** Information shown follows **

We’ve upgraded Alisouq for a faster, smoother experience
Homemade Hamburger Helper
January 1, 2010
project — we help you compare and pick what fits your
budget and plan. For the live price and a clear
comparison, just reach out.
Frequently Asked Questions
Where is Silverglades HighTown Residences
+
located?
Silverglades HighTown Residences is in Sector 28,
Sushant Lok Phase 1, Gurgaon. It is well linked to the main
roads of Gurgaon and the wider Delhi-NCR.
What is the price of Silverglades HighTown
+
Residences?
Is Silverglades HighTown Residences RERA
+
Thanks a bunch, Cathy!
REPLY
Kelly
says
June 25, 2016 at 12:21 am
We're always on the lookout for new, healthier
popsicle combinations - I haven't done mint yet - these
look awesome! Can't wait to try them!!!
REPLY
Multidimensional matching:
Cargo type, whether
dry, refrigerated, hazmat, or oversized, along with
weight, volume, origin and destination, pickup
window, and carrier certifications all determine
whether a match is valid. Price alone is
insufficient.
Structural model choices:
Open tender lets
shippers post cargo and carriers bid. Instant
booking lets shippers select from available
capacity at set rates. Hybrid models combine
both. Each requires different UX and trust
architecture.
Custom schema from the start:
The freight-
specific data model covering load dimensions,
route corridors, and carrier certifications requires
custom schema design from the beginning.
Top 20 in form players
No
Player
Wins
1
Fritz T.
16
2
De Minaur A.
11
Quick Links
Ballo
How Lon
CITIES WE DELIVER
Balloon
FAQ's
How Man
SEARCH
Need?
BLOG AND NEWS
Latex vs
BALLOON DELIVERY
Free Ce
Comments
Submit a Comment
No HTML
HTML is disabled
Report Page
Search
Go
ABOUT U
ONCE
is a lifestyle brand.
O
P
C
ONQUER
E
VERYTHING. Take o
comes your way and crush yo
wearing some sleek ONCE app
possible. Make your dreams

** End of Information shown **

[Requirement] Please pull out the text from every row above and reproduce each line unchanged, in its original order.

[Written response]
We’ve upgraded Alisouq for a faster, smoother experience
Homemade Hamburger Helper
January 1, 2010
project — we help you compare and pick what fits your
budget and plan. For the live price and a clear
comparison, just reach out.
Frequently Asked Questions
Where is Silverglades HighTown Residences
+
located?
Silverglades HighTown Residences is in Sector 28,
Sushant Lok Phase 1, Gurgaon. It is well linked to the main
roads of Gurgaon and the wider Delhi-NCR.
What is the price of Silverglades HighTown
+
Residences?
Is Silverglades HighTown Residences RERA
+
Thanks a bunch, Cathy!
REPLY
Kelly
says
June 25, 2016 at 12:21 am
We're always on the lookout for new, healthier
popsicle combinations - I haven't done mint yet - these
look awesome! Can't wait to try them!!!
REPLY
Multidimensional matching:
Cargo type, whether
dry, refrigerated, hazmat, or oversized, along with
weight, volume, origin and destination, pickup
window, and carrier certifications all determine
whether a match is valid. Price alone is
insufficient.
Structural model choices:
Open tender lets
shippers post cargo and carriers bid. Instant
booking lets shippers select from available
capacity at set rates. Hybrid models combine
both. Each requires different UX and trust
architecture.
Custom schema from the start:
The freight-
specific data model covering load dimensions,
route corridors, and carrier certifications requires
custom schema design from the beginning.
Top 20 in form players
No
Player
Wins
1
Fritz T.
16
2
De Minaur A.
11
Quick Links
Ballo
How Lon
CITIES WE DELIVER
Balloon
FAQ's
How Man
SEARCH
Need?
BLOG AND NEWS
Latex vs
BALLOON DELIVERY
Free Ce
Comments
Submit a Comment
No HTML
HTML is disabled
Report Page
Search
Go
ABOUT U
ONCE
is a lifestyle brand.
O
P
C
ONQUER
E
VERYTHING. Take o
comes your way and crush yo
wearing some sleek ONCE app
possible. Make your dreams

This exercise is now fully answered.